Durante muitos e muitos anos eu precisei do óculos por conta de uma miopia, até me submeter a uma cirurgia que zerou tudo.
Eu gostava de usar óculos, quase desisti de curar minha vista por puro afeto a ele. Me lembro que depois da cirurgia, passei anos ajeitando no nariz um óculos que já não existia mais. Ficou esse eco.
Dentre algumas mudanças que eu observo por ter passado dos trinta anos, um leve astigmatismo apareceu.
O médico receitou o óculos somente para o caso de me sentir com a vista cansada, porque realmente o grau é bem baixo.
Acontece que carinhosamente apelidei meu óculos de placebo. Placebo, de acordo com um dicionário médico é: "nome dado a qualquer medicamento administrado mais para agradar do que beneficiar o paciente." Sabe água com açúcar que acalma a criança? Pedacinho de algodão com aguinha gelada que cura tudo? Ou mesmo uma gotinha de qualquer coisa na água que conforta até mesmo uma adulto? Pois é... Poderosos recursos mais emocionais do que qualquer outra coisa. É a nossa atitude e postura que muda, certo?
Dias de alma perturbada, são dias que chego em casa e coloco óculos. E digo uma coisa: Funciona! Se preciso clareza nas idéias e foco na mente tenho um excelente paliativo que não resolve, mas alivia. Se minha alma está pesada, minha vista fica cansada... O que é o óculos, se não um objeto que te ajuda a ver melhor e com mais clareza?!

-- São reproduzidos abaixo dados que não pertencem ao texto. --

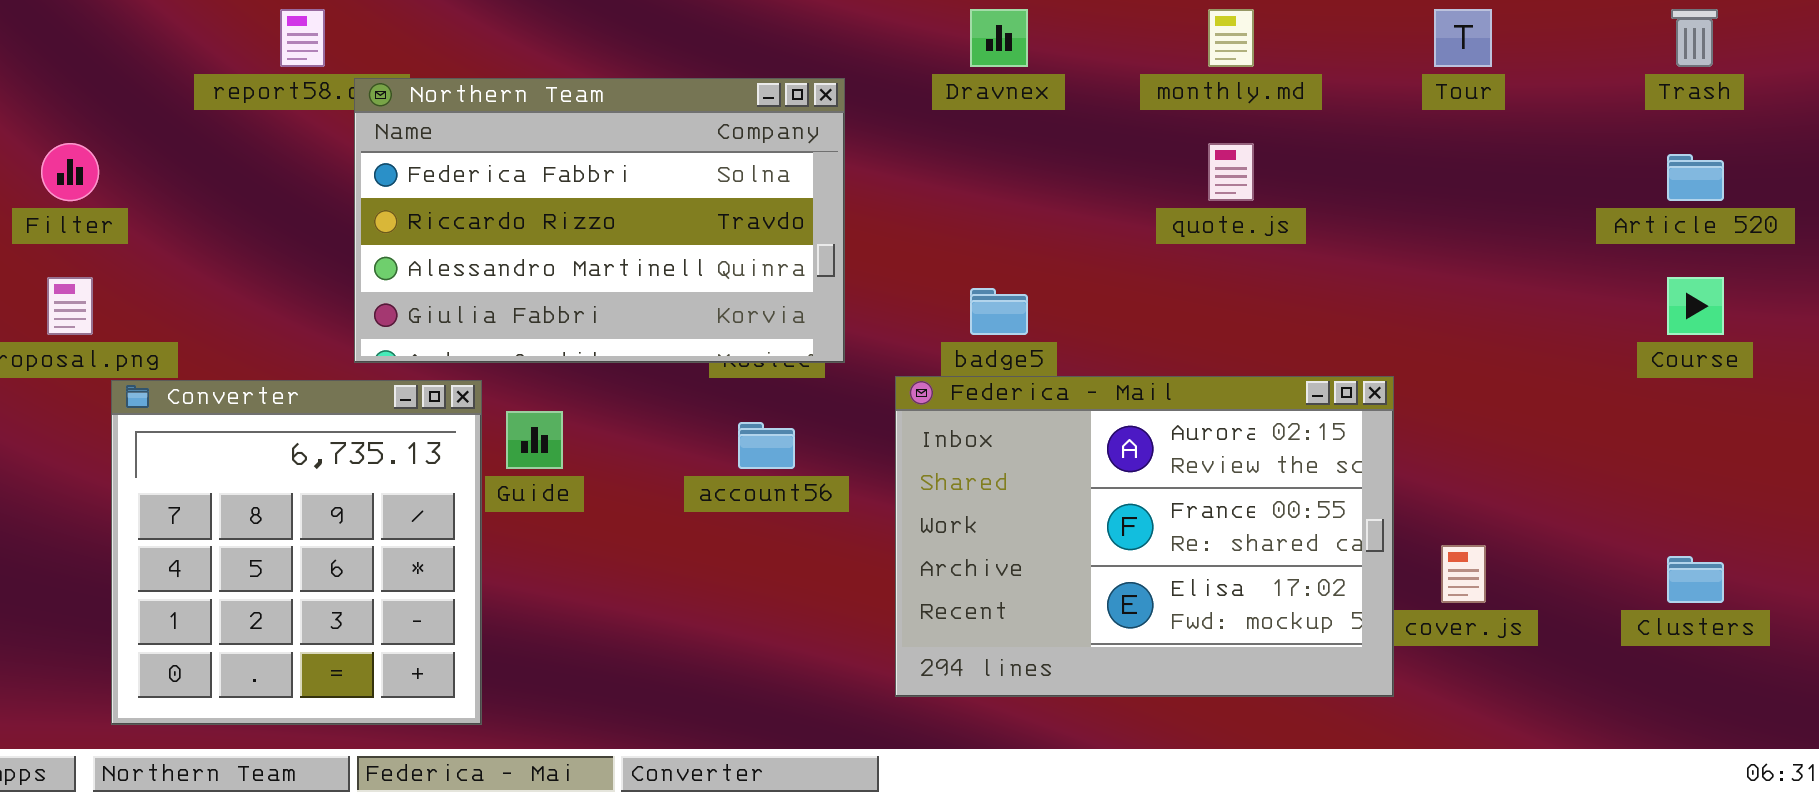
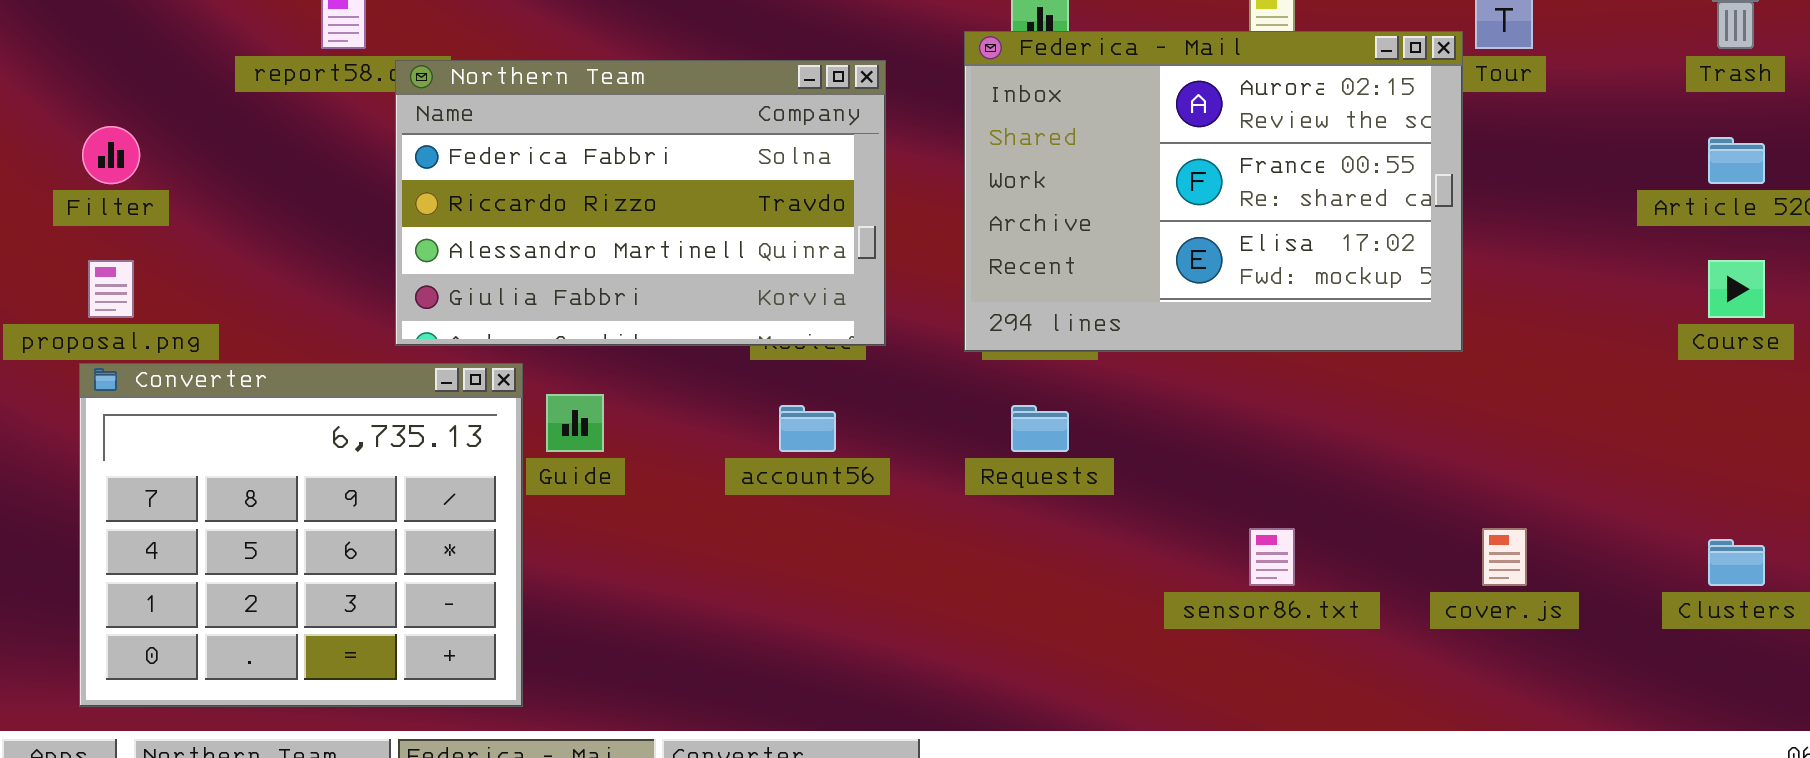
Federica - Mail: [895,376,1394,697] -> [964,31,1463,352], moved
Converter: [111,380,482,725] -> [79,363,523,707], resized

É comum você me ver de óculos em fim de semana. A mente sem tantas obrigações com certeza é espaço para divagar nos pensamentos até se angustiar com eles. É comum me ver de óculos em casa, a noite...
Conversa de doido? Pode até ser... Mas confesso que a vida não tem tanta graça sem essas loucuras deliciosas. Entre tantas outras manias, escolhi essa pra hoje. Está rindo de mim? Tudo bem, faço muito isso também.